• _Your objective_: Output the lines from the one holding "pinky tip: (334, 295)" to the end of the entries that follow, exactly and only those, minus any pictures.

··· Extracted records ···

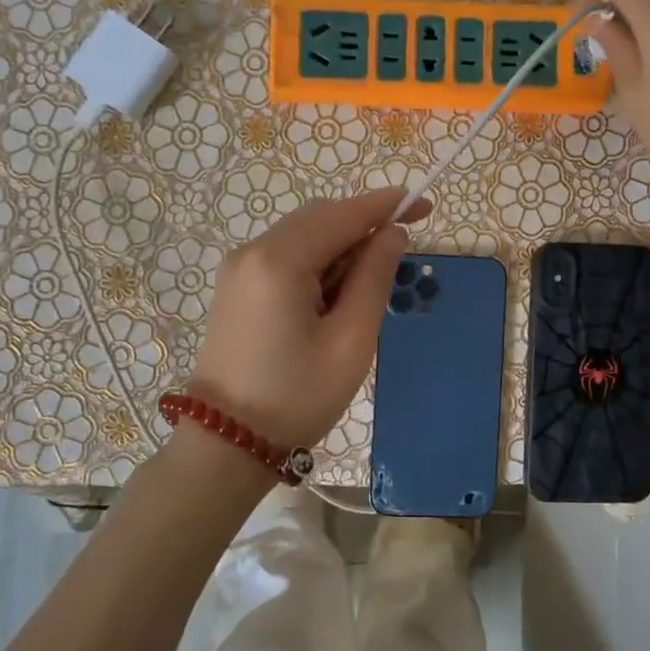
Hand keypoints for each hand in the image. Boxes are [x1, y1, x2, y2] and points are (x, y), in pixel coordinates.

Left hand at [190, 188, 429, 449]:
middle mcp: (253, 251)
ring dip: (340, 247)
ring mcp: (239, 268)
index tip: (424, 205)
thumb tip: (393, 234)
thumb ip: (374, 278)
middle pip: (319, 217)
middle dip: (362, 226)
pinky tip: (334, 295)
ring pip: (302, 235)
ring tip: (367, 288)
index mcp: (279, 261)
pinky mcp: (236, 286)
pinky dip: (317, 262)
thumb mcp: (350, 341)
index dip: (386, 206)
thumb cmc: (296, 397)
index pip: (342, 214)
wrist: (225, 445)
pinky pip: (285, 256)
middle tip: (400, 254)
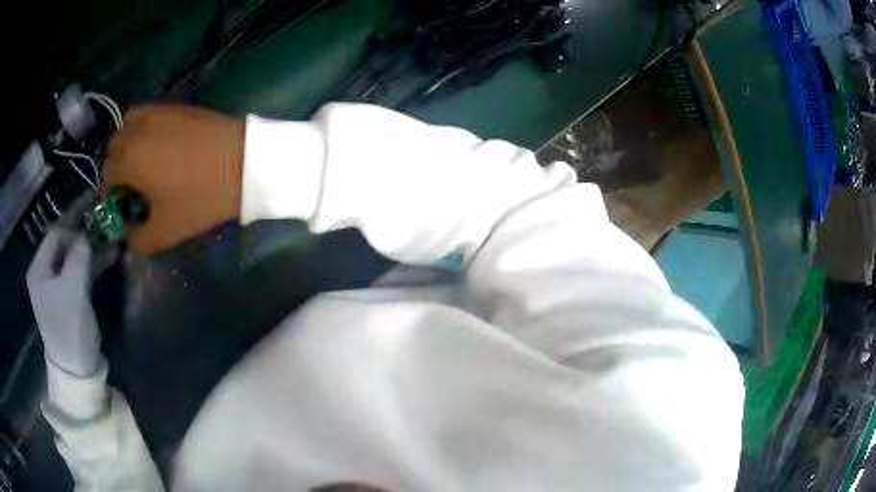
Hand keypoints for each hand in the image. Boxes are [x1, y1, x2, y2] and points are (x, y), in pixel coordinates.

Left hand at [27, 195, 115, 376]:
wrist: (77, 370)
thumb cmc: (69, 328)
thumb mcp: (73, 289)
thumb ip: (78, 255)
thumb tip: (87, 233)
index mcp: (39, 269)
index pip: (56, 234)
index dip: (74, 221)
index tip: (94, 207)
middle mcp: (46, 273)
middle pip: (65, 243)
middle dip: (85, 230)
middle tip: (104, 215)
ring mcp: (58, 286)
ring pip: (75, 256)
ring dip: (93, 246)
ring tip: (112, 234)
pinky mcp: (71, 297)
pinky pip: (81, 271)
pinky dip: (94, 262)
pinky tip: (110, 254)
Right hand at [103, 105, 245, 253]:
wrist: (243, 161)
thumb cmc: (200, 197)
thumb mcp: (166, 231)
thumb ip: (139, 239)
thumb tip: (127, 236)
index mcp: (129, 158)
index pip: (106, 174)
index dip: (111, 193)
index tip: (124, 205)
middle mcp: (137, 129)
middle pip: (114, 146)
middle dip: (117, 166)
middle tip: (134, 184)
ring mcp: (158, 112)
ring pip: (128, 124)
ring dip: (128, 142)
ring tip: (144, 161)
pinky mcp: (177, 105)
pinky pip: (149, 113)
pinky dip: (144, 127)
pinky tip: (160, 144)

···

• _Task answer_:
pinky tip: (334, 295)
ring pip: (302, 235)
ring tip: (367, 288)
index mcp: (279, 261)
pinky mcp: (236, 286)
pinky dip: (317, 262)
thumb mcp: (350, 341)
index dip: (386, 206)
thumb cmc: (296, 397)
index pip: (342, 214)
wrist: (225, 445)
pinky pip: (285, 256)
middle tip: (400, 254)
Hand keypoints for each hand in the image. Boxes are [x1, y1, x2, y2] and points are (x, y), in pixel coordinates.

Left hand at [27, 195, 115, 376]:
wrist: (77, 370)
thumb cmc: (69, 328)
thumb mcp: (73, 289)
thumb ip: (78, 255)
thumb tip: (87, 233)
index mcp: (39, 269)
index pip: (56, 234)
index dip: (74, 221)
index tip: (94, 207)
middle mcp: (46, 273)
middle pip: (65, 243)
middle dip: (85, 230)
middle tip: (104, 215)
ring mcp: (58, 286)
ring pip: (75, 256)
ring dip: (93, 246)
ring tip: (112, 234)
pinky mcp: (71, 297)
pinky pip: (81, 271)
pinky dip: (94, 262)
pinky tip: (110, 254)
Right hand at [103, 105, 245, 253]:
wrist: (243, 161)
thumb cmc: (200, 197)
thumb mcp: (166, 231)
thumb ip: (139, 239)
thumb tip: (127, 236)
index mcp: (129, 158)
index pip: (106, 174)
index dip: (111, 193)
index tip: (124, 205)
middle mcp: (137, 129)
middle pip: (114, 146)
middle dip: (117, 166)
middle tip: (134, 184)
ring mcp: (158, 112)
ring pip: (128, 124)
ring dip: (128, 142)
ring tip: (144, 161)
pinky mcp: (177, 105)
pinky pip: (149, 113)
pinky dip: (144, 127)
pinky tip: (160, 144)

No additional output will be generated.